Single by Taio Cruz featuring Luciana

from the album Departure
- B-side: "Can't Say Go"
- Released: 3 March 2008
- Recorded: 2007
- Genre: Electro-R&B
- Length: 3:33
- Label: Island
- Songwriter: Taio Cruz
- Producer: Taio Cruz

Taio Cruz singles chronology
| "Moving On" (2007) | "Come On Girl" (2008) | "I Can Be" (2008) |

Luciana singles chronology
| "What Planet You On?" (2008) | "Come On Girl" (2008) | "Famous" (2008) |

= Come On Girl =

2008 single by Taio Cruz

"Come On Girl" is a song written and produced by Taio Cruz, featuring a guest vocal from singer Luciana. It is the third single from his debut studio album Departure (2008). It was his biggest hit to date, peaking at number five in the UK Singles Chart, outperforming both of his previous top 30 UK hits, until his 2009 hit "Break Your Heart", which peaked at number one. The single features the B-side "Can't Say Go", written and produced by Cruz himself.

==Background==
Speaking in February 2008 to R&B writer Pete Lewis of the award-winning Blues & Soul, Cruz explained the reasons for the single's club influence: "Because lately I've been going to clubs where they play a lot of electro, it's definitely got a bit of that vibe in there. But, while some people might associate that driving beat with house and dance music, I've also noticed how Timbaland's latest productions on Justin Timberlake and Britney Spears have these new beats with a four-to-the-floor drum pattern too. So, because I think that's where R&B is going, I basically went in that direction while adding an English techno edge that the Americans wouldn't even know about." The music video features Cruz in a very slow car chase.

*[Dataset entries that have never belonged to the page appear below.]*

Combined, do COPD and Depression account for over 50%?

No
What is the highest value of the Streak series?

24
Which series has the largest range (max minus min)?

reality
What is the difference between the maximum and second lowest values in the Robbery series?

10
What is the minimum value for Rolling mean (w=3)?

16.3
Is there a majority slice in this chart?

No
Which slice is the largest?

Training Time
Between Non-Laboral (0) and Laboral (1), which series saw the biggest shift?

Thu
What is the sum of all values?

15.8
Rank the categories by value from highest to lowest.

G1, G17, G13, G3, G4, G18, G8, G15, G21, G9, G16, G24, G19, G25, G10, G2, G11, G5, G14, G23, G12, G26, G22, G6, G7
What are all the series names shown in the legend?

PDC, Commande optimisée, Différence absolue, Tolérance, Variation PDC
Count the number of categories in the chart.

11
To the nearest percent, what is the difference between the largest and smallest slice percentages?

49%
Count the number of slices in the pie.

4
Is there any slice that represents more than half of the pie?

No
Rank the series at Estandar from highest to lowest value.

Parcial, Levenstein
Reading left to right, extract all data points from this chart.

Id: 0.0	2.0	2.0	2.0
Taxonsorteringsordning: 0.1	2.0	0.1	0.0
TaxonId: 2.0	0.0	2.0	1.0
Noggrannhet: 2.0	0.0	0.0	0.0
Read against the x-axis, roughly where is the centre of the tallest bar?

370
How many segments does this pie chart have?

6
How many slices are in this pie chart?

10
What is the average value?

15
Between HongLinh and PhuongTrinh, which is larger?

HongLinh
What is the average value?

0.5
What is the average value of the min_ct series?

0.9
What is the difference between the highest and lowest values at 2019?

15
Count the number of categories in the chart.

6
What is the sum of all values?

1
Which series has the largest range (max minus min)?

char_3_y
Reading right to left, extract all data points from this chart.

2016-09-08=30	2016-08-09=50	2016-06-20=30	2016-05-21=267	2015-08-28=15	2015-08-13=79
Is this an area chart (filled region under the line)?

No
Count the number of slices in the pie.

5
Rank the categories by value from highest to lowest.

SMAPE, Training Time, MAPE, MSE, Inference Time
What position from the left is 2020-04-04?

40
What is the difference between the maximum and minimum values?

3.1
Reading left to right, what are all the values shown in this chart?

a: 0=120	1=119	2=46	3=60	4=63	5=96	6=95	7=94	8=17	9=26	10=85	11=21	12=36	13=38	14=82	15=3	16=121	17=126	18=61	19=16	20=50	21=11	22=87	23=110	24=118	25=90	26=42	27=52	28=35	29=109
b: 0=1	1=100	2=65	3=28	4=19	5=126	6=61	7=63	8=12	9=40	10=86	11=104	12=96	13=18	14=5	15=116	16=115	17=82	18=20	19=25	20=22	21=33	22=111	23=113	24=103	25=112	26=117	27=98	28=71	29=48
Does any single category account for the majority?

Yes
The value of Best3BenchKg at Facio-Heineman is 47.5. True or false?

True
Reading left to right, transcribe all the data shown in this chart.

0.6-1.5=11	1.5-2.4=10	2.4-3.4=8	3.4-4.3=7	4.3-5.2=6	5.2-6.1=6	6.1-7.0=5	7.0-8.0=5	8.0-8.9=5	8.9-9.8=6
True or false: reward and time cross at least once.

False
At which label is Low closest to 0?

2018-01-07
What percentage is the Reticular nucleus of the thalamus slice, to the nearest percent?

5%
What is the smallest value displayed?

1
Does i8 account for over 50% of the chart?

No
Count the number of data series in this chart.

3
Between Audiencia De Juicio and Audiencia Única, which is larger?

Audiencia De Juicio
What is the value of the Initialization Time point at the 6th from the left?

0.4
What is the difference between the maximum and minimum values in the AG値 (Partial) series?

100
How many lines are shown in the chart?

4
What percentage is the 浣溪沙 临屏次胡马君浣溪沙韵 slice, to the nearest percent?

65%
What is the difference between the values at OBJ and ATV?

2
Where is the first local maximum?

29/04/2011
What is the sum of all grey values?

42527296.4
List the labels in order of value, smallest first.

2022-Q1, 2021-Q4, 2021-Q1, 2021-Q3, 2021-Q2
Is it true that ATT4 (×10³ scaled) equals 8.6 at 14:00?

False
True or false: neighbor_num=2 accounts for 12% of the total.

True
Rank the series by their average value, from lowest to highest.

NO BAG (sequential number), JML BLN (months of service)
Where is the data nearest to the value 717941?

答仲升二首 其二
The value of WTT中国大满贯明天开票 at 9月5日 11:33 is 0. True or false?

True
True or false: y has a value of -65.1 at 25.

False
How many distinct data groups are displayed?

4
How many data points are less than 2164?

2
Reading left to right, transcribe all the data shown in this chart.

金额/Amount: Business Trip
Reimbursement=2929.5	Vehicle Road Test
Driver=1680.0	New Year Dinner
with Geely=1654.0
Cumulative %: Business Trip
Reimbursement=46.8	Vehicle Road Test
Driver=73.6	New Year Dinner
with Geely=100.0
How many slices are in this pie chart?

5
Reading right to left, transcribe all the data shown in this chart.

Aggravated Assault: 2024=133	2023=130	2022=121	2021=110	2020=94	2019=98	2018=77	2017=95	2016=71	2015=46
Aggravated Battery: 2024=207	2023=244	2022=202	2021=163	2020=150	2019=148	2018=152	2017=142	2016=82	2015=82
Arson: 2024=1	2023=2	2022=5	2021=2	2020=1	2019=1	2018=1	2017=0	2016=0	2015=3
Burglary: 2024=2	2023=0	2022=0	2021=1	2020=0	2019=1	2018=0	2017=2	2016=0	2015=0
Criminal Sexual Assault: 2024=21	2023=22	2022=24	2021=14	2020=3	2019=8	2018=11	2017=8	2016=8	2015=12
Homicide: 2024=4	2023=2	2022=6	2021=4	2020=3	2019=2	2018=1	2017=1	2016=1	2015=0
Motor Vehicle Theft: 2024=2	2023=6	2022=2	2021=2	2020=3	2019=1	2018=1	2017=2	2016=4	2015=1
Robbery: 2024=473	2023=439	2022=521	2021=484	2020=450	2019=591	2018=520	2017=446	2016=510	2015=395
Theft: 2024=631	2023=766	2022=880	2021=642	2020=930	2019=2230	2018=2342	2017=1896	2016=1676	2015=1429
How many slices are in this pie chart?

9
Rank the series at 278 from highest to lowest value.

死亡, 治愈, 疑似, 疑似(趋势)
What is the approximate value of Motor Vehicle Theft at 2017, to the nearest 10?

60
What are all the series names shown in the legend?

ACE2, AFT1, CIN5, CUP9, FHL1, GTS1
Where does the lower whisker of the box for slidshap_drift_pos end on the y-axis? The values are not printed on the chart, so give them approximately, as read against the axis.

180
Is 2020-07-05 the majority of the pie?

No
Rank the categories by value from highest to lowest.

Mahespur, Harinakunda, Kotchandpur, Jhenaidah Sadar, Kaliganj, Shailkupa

Luciana also makes a guest appearance in the video.

==Track listing==
- CD single
1. "Come on Girl" (Radio Edit) – 3:22
2. "Can't Say Go" – 3:18
3. "Come on Girl" (The Wideboys Remix) – 5:34
4. "Come on Girl" (Delinquent Remix) – 5:11

- Digital download – Radio Edit
5. "Come on Girl" (Radio Edit) – 3:22

- Digital download – Album Version
6. "Come on Girl" (Album Version) – 3:33

- Digital download – EP
7. "Come on Girl" (The Wideboys Remix) – 6:08
8. "Come on Girl" (No Rap) – 3:08
9. "Come on Girl" (Radio Edit) – 3:22
10. "Come on Girl" (Delinquent Remix) – 5:09
11. "Come on Girl" (Sticky Dirty Pop Remix) – 4:25
12. "Come on Girl" (Naughty Boy Remix) – 3:56

- Digital download – Remix single
13. "Come on Girl" (The Wideboys Radio Edit) – 3:16
14. "Come on Girl" (Delinquent Remix) – 5:09
15. "Come on Girl" (Sticky Dirty Pop Remix) – 4:25

==Charts==

===Weekly charts===

| Chart (2008) | Peak position |
|---|---|
| European Hot 100 | 22 |
| Ireland (IRMA) | 19 |
| UK Singles (OCC) | 5 |
| UK R&B (Official Charts Company) | 1 |

===Year-end charts===

| Chart (2008) | Position |
|---|---|
| UK Singles (Official Charts Company) | 72 |

==Certifications==

| Region | Certification | Certified units/sales |
| United Kingdom (BPI) | Silver | 200,000^{‡} |
^{‡} Sales+streaming figures based on certification alone.